Lovers of old-book-smell are in for a treat: The good people at the new Bay Area Book Festival have plans to make a library with walls made of books.
The festival received over 50,000 books from the Internet Archive last year, and is hoping to make something substantial with them. With the help of FLUX Foundation, they plan to convert the tomes into plaza-like space. The project has been dubbed Lacuna and will hopefully be unveiled this June during the festival at MLK Civic Center Park. The whole thing will cost about $10,000, so they are looking for help with a Kickstarter.
They explain the appeal of a library made of books on the site:
Unlike a library, the very walls of Lacuna are created from books, which means that when people remove a book from a shelf, the structure will change and morph as new gaps in the book brickwork are exposed. This is where the magic of Lacuna happens: Lacuna becomes a reflection of the community who interacts with it.
Visitors are welcome to take their books home with them, so the structure will change drastically as people interact with it. The creators hope that installation will get readers excited and provide another layer of interactions with the books.

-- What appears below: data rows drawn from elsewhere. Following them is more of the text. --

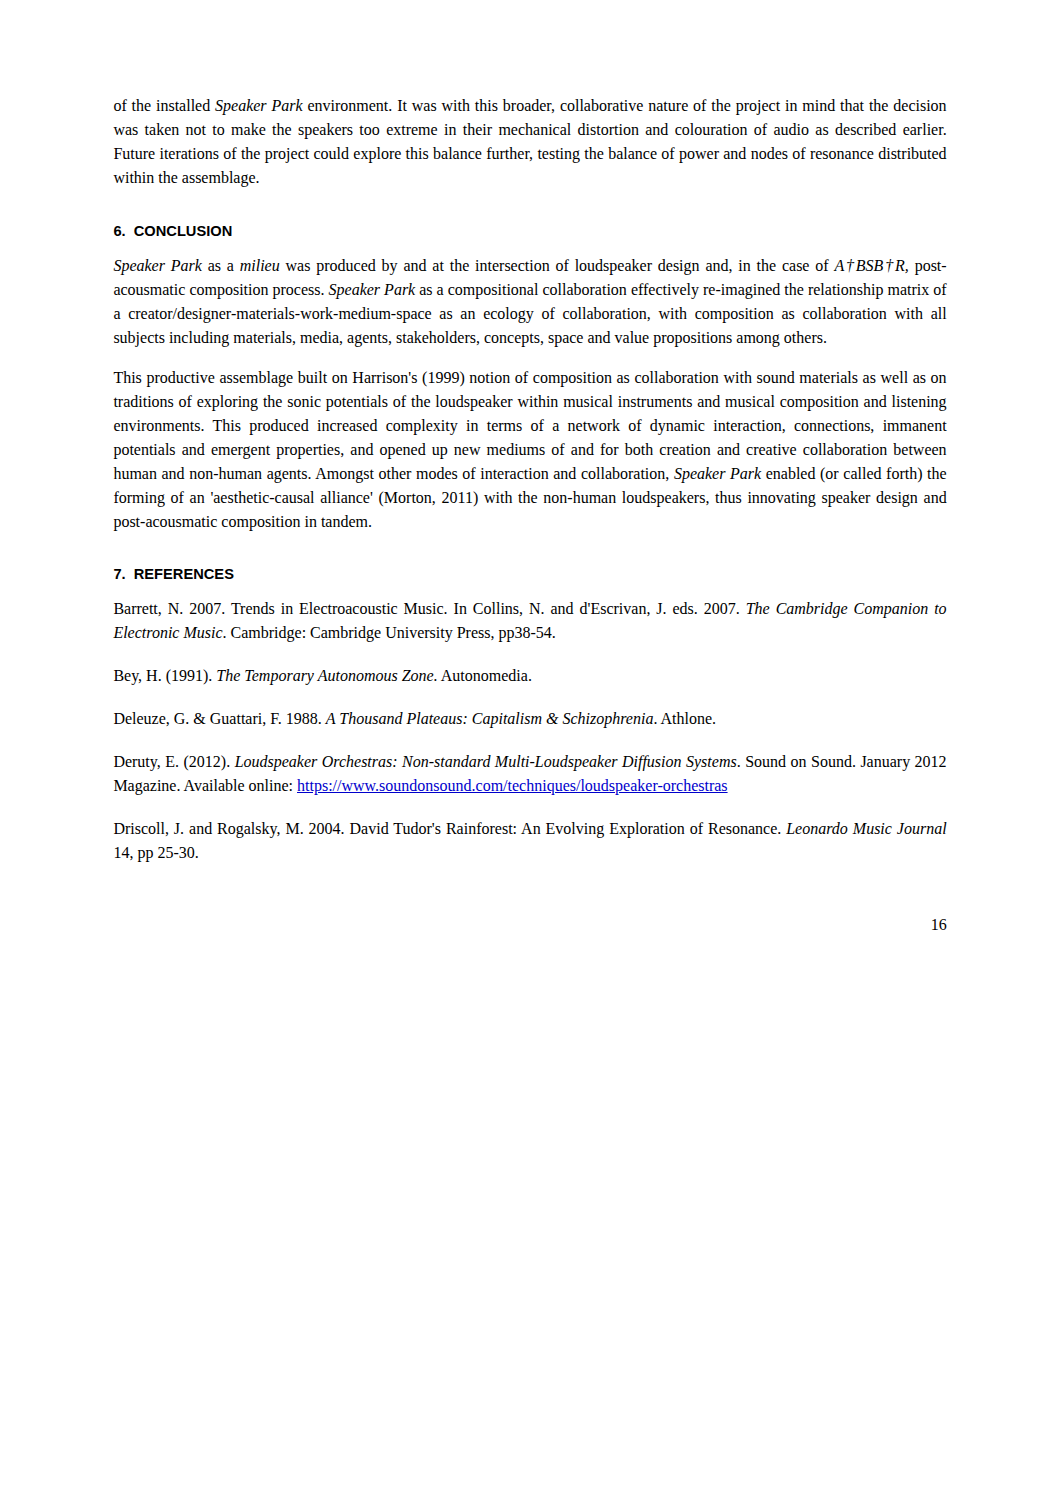of the installed Speaker Park environment. It was with this broader, collaborative nature of the project in mind that the decision was taken not to make the speakers too extreme in their mechanical distortion and colouration of audio as described earlier. Future iterations of the project could explore this balance further, testing the balance of power and nodes of resonance distributed within the assemblage.
6. CONCLUSION
Speaker Park as a milieu was produced by and at the intersection of loudspeaker design and, in the case of A†BSB†R, post-acousmatic composition process. Speaker Park as a compositional collaboration effectively re-imagined the relationship matrix of a creator/designer-materials-work-medium-space as an ecology of collaboration, with composition as collaboration with all subjects including materials, media, agents, stakeholders, concepts, space and value propositions among others.
This productive assemblage built on Harrison's (1999) notion of composition as collaboration with sound materials as well as on traditions of exploring the sonic potentials of the loudspeaker within musical instruments and musical composition and listening environments. This produced increased complexity in terms of a network of dynamic interaction, connections, immanent potentials and emergent properties, and opened up new mediums of and for both creation and creative collaboration between human and non-human agents. Amongst other modes of interaction and collaboration, Speaker Park enabled (or called forth) the forming of an 'aesthetic-causal alliance' (Morton, 2011) with the non-human loudspeakers, thus innovating speaker design and post-acousmatic composition in tandem.
7. REFERENCES
Barrett, N. 2007. Trends in Electroacoustic Music. In Collins, N. and d'Escrivan, J. eds. 2007. The Cambridge Companion to Electronic Music. Cambridge: Cambridge University Press, pp38-54.
Bey, H. (1991). The Temporary Autonomous Zone. Autonomedia.
Deleuze, G. & Guattari, F. 1988. A Thousand Plateaus: Capitalism & Schizophrenia. Athlone.
Deruty, E. (2012). Loudspeaker Orchestras: Non-standard Multi-Loudspeaker Diffusion Systems. Sound on Sound. January 2012 Magazine. Available online: https://www.soundonsound.com/techniques/loudspeaker-orchestras
Driscoll, J. and Rogalsky, M. 2004. David Tudor's Rainforest: An Evolving Exploration of Resonance. Leonardo Music Journal 14, pp 25-30.
16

The building will be round and roughly 8 feet in diameter. The fountain at the center of the park will be used as a foundation and benches will be built around it for convenient sitting space. The walls will be separated into 12 alcoves, each made of around 3500 books. For the ceiling, guy-wires lined with pages from books will meet at the top. When visitors enter the space, they will presumably feel like they’re wedged in the pages of a book.